The Hidden Costs of Slow Pay
Working Capital Destruction: When receivables stretch from 30 to 90 days, businesses need three times more working capital to maintain operations. A $100,000 monthly business that could operate on $100,000 in working capital now needs $300,000.
Growth Strangulation: Fast-growing companies hit cash flow walls when receivables can’t keep up with expenses. Many profitable businesses are forced to turn down new contracts because they can’t finance the cash flow gap.
Relationship Toxicity: The constant chase for payment damages customer relationships. Small businesses spend enormous time and energy on collections instead of growth and customer service.
Competitive Disadvantage: Companies with better access to capital can offer longer payment terms and steal market share from cash-constrained competitors.
The $2 Trillion Factoring Opportunity
The breakdown of B2B payment terms has created the largest factoring market in history:
Market Size: American businesses are carrying over $2 trillion in B2B receivables. Even a 10% factoring penetration rate represents a $200 billion market.
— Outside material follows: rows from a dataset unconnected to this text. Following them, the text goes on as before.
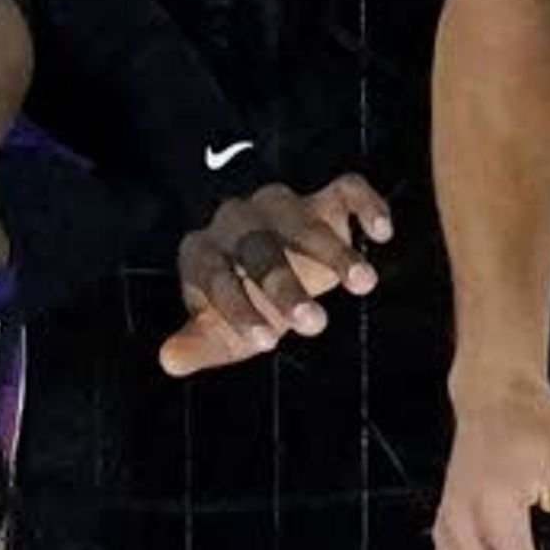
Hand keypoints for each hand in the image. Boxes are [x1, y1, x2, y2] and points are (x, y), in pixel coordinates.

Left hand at [158, 173, 397, 374]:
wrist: (266, 266)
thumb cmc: (239, 303)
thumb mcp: (220, 330)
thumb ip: (198, 343)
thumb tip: (168, 360)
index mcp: (204, 252)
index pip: (215, 275)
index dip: (239, 307)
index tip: (268, 341)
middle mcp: (238, 221)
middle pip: (259, 246)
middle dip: (286, 284)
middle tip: (316, 323)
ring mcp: (281, 206)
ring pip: (303, 220)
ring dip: (334, 250)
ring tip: (365, 283)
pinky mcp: (324, 198)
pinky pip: (346, 188)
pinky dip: (366, 204)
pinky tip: (381, 233)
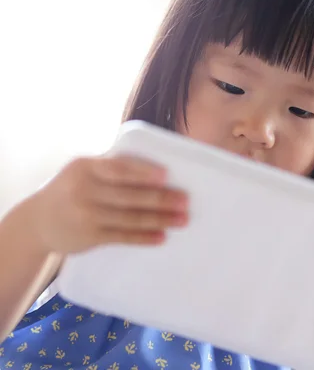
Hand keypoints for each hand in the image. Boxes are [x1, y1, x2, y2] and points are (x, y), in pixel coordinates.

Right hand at [20, 156, 187, 253]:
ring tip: (182, 220)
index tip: (166, 176)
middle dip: (161, 198)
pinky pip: (123, 237)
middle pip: (130, 195)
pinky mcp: (90, 236)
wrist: (37, 222)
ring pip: (130, 217)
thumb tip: (156, 172)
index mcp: (85, 167)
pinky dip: (144, 237)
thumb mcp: (82, 172)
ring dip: (159, 219)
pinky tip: (161, 237)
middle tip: (185, 201)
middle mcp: (84, 190)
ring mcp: (87, 214)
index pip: (119, 169)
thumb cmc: (71, 190)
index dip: (144, 172)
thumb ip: (110, 168)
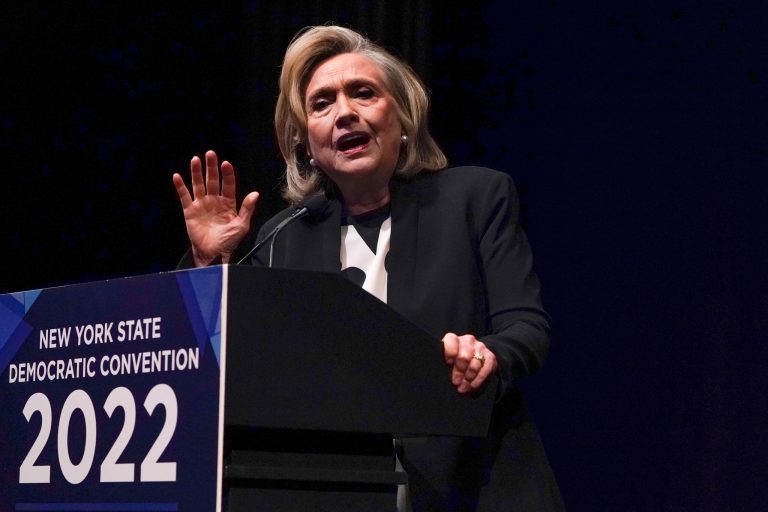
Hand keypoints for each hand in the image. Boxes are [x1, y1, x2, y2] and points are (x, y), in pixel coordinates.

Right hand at [172, 150, 259, 265]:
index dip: (227, 174)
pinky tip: (177, 176)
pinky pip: (184, 197)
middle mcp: (215, 201)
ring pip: (198, 185)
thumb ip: (247, 209)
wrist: (214, 254)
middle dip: (211, 167)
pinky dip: (180, 187)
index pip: (228, 184)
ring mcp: (202, 205)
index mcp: (229, 203)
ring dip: (196, 172)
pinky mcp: (190, 211)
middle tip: (210, 154)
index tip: (226, 164)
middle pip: (213, 180)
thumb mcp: (242, 225)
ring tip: (195, 159)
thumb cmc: (229, 241)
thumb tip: (255, 193)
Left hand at [442, 332, 497, 393]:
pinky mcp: (490, 356)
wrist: (474, 358)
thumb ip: (443, 363)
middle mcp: (468, 340)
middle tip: (456, 382)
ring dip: (468, 378)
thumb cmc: (454, 362)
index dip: (450, 352)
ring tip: (463, 388)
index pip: (451, 341)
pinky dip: (478, 379)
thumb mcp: (447, 360)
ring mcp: (480, 347)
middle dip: (459, 372)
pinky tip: (472, 386)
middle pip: (464, 356)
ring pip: (475, 364)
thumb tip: (441, 374)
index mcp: (454, 339)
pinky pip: (486, 369)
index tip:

Desperate Demand: Businesses are willing to pay 2-5% monthly factoring fees to access their own money. The alternative – waiting 90 days for payment – often costs more in lost opportunities.
Recurring Revenue: Unlike equipment loans or working capital lines, factoring creates ongoing revenue streams. Businesses that start factoring rarely stop.
The New Rules of B2B Finance
Factoring Goes Mainstream: What was once a last-resort financing option is becoming standard operating procedure. Smart businesses build factoring relationships before they need them.
Selective Factoring: Modern factoring companies allow businesses to factor individual invoices, not entire receivables portfolios. This flexibility makes factoring accessible to more businesses.
Technology Integration: API connections between factoring companies and business accounting software make invoice funding automated and instantaneous.
Industry Specialization: The most successful factoring companies focus on specific industries where they understand customer payment patterns and industry dynamics.
The Winners and Losers
Winners:
- Factoring companies that build fast, flexible funding solutions
- Businesses that proactively manage cash flow with factoring relationships
- Technology companies that streamline the factoring process
Losers:
- Small businesses that wait for payment terms to improve
- Traditional banks that can’t compete with factoring speed and flexibility
- Companies that sacrifice growth waiting for receivables to convert
The Strategic Response
For Factoring Companies: This is your moment. Businesses need speed, flexibility, and industry expertise. The companies that can approve and fund invoices in 24 hours will dominate this market.
For Small Businesses: Stop waiting for payment terms to improve – they won’t. Build relationships with factoring companies now, before cash flow pressure forces desperate decisions.
For Traditional Lenders: The businesses you’re losing to factoring companies aren’t bad credits – they’re victims of systematic payment delays. Consider adding factoring services or partnering with specialized factors.
The Bottom Line
The collapse of reliable B2B payment terms isn’t a temporary disruption – it’s the new normal. Large companies have discovered that slow payment is profitable, and small businesses have no power to change it.
The businesses that recognize this reality and build appropriate financing relationships will thrive. Those that continue waiting for a return to honorable payment terms will find themselves in an impossible cash flow spiral.
Net 30 is dead. The question is whether your business is ready for the new reality of 90-day payment cycles and what you’re going to do about it.